The Lions Club of Golders Green recently put on a dance show to celebrate Diwali. I attended with three main aims:
- Celebrate Diwali with my family
- Learn about Lions Clubs
- Enjoy the dance show
I did all three, but one left a massive impression on me: the dance show by Sunadha.
Sunadha is a group of enthusiastic dancers with either visual, hearing or speech impairments. They can perform Indian Classical, Folk, and Contemporary dances.
After their first dance we were told that the group, consisting of seven dancers, had four blind and three deaf members.
I couldn’t believe it! How can people who can’t hear or see dance so well together?
They all performed the dance moves beautifully, but what I found incredible was how they looked and felt like a group – collaborative, supportive, and in tune with each other.

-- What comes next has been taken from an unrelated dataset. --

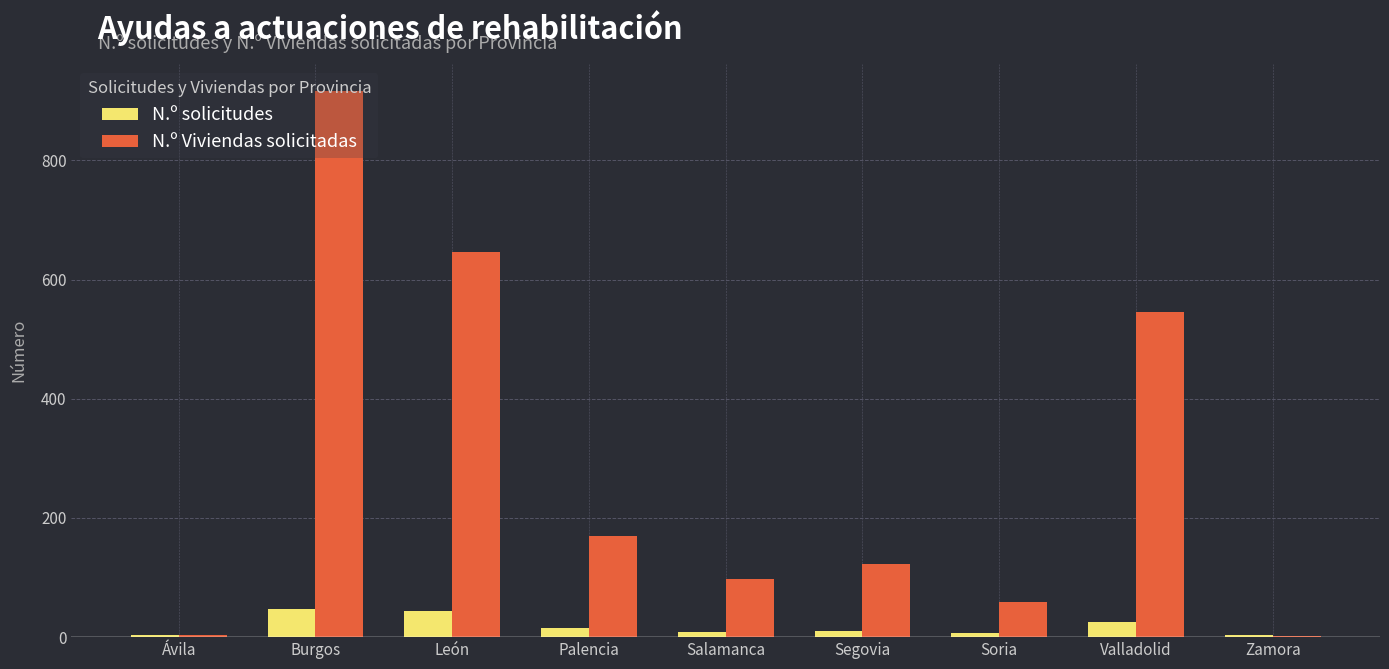

Are the bars grouped side by side (vs. stacked)?

Yes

The group is part of the Samarthanam Trust for the Disabled, a charity based in Bangalore, India, empowering visually impaired, disabled and underprivileged people through developmental initiatives focusing on educational, social, economic, cultural and technological aspects.
So, How Can People Who Cannot See or Hear Dance So Well Together?
The Samarthanam Trust use the touch-feel method to teach their students the dances. With the touch-feel method an instructor guides a visually impaired dancer through their hands and voice. Holding hands, they demonstrate the different postures in alignment with the rhythm. For dancers with hearing and speech impairments the instructor again holds their hand to guide them, and helps them feel the sound and the meaning of the song.
It’s not just the touch-feel method that helps people who cannot see or hear to dance. A lot of patience, coordination, and team work is required.
Kusum Tamang, the Overseas Relations Manager at The Samarthanam Trust says:
“It takes twice the effort and time to train them in the dances but once they understand, they stick to the discipline and meticulously remember the moves.”
The Samarthanam Trust was started in 1997 by two visually impaired men who wanted to create a better society for visually impaired young people. The charity provides accommodation, education, vocational training and placements to help over 1,000 disabled people try and “keep pace with society”.
The seven dancers, Lingaraj, Suma BD, Usha, Jaya, Manasa, Sridevi, and Suma, are aged between 19 – 29 years. As well as dancing in the Sunadha group, Lingaraj also works for the Samarthanam Trust where he teaches dance and does some clerical work.
The group are currently touring across the UK – please visit the Samarthanam Trust Facebook page for more details.
The video below is of the group performing back in 2010.
Key to the group members’ success is patience, coordination, team work, commitment, and dedication. Watching the Sunadha dance group made me think of a TED talk by Angela Lee Duckworth, a teacher who realised that it wasn’t IQ that was separating the successful students to the ones who struggled. It was grit.
In this interesting TED talk Angela defines grit as:
“passion and perseverance for very long-term goals. Grit is having stamina. Grit is sticking with your future, day in, day out, not just for the week, not just for the month, but for years, and working really hard to make that future a reality.”
“Grit is living life like it’s a marathon, not a sprint.” – click to tweet this!
The 500+ audience at the event organised by the Lions Club of Golders Green were blown away by the dances by Lingaraj, Suma BD, Usha, Jaya, Manasa, Sridevi, and Suma. What we all witnessed was the result of their hard work, dedication, and commitment. Or, as Angela put it, their grit.